Instructions to follow
Pull out each line in the material below that contains the string "part".
— start Record list —
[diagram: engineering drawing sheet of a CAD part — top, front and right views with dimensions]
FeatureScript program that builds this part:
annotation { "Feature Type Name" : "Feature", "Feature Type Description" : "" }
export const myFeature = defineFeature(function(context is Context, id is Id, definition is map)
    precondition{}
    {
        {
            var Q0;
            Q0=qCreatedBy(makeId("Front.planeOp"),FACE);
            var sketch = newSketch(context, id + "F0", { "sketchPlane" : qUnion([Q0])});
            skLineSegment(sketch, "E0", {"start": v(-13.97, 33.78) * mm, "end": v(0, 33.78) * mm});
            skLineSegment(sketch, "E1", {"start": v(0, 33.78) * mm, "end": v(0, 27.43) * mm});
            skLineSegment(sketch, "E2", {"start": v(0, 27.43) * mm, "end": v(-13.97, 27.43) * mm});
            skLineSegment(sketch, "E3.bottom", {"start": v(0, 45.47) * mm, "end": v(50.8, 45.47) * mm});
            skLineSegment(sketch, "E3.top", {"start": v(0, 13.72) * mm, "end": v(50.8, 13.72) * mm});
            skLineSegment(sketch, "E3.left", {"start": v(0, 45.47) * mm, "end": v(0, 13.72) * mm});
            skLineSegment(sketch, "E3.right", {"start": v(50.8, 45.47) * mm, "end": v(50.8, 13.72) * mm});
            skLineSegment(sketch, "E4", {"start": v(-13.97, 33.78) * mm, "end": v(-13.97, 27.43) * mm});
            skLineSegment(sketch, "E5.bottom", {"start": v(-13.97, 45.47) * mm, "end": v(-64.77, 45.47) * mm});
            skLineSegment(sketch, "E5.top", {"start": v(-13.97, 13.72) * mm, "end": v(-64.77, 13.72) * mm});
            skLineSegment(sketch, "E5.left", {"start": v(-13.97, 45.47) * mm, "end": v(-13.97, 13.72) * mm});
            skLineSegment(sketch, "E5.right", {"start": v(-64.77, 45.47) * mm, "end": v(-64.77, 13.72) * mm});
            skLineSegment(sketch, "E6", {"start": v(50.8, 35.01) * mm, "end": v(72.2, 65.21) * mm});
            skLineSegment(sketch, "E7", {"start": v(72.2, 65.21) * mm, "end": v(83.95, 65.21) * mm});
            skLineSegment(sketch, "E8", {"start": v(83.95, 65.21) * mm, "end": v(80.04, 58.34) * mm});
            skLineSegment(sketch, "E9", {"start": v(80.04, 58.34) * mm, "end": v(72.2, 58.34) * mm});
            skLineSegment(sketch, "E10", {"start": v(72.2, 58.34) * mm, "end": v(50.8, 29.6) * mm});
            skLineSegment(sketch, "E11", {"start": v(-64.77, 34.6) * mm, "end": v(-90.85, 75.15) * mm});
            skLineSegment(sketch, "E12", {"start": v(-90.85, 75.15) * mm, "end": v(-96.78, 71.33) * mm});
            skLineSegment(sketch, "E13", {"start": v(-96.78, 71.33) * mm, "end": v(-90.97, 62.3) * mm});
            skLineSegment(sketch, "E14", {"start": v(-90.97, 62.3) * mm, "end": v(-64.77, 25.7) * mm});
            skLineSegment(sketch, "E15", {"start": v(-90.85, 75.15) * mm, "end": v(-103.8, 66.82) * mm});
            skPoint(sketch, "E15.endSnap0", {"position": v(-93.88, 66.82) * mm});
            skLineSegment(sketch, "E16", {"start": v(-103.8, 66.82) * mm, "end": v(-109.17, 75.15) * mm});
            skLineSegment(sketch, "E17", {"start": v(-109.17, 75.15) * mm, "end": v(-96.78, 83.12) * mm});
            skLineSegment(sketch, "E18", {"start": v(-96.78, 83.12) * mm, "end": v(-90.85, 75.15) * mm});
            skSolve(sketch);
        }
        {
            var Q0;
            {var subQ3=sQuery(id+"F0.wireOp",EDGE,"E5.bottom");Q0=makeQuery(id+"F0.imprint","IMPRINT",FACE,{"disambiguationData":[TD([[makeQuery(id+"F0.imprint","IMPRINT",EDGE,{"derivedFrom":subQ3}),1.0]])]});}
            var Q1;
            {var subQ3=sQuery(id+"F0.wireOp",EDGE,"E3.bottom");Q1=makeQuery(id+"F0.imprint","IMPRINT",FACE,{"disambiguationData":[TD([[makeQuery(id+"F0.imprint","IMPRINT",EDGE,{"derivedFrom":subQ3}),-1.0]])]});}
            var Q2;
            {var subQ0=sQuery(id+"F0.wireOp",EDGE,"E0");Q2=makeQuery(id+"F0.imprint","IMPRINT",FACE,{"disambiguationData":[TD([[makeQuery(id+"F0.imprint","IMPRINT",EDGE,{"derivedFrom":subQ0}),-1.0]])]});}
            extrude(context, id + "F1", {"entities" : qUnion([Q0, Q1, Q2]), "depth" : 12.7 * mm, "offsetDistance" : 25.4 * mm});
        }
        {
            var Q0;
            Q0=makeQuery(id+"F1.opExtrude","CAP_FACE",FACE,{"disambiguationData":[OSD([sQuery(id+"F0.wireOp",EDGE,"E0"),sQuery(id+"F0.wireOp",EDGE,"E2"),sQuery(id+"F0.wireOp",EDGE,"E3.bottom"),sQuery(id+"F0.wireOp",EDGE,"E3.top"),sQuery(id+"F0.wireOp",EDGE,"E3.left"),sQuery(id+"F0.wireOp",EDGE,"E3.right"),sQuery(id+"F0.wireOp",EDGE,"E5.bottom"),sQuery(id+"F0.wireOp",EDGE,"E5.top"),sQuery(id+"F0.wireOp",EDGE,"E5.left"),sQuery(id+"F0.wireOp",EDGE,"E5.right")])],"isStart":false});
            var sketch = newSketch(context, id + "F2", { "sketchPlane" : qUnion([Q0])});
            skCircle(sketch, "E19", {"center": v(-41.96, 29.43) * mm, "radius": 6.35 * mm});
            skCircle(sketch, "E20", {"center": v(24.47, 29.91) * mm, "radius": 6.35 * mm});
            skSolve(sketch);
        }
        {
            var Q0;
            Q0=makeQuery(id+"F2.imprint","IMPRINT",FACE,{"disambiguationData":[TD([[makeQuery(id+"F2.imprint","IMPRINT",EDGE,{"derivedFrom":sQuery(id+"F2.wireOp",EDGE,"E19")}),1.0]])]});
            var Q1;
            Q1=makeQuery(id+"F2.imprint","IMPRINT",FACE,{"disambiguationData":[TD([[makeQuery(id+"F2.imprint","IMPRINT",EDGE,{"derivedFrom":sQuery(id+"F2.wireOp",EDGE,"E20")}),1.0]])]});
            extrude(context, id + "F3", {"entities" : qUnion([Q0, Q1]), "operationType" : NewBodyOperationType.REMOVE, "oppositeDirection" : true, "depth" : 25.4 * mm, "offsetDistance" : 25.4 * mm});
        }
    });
— end Record list —
Solution to the exercise
[diagram: engineering drawing sheet of a CAD part — top, front and right views with dimensions]
FeatureScript program that builds this part:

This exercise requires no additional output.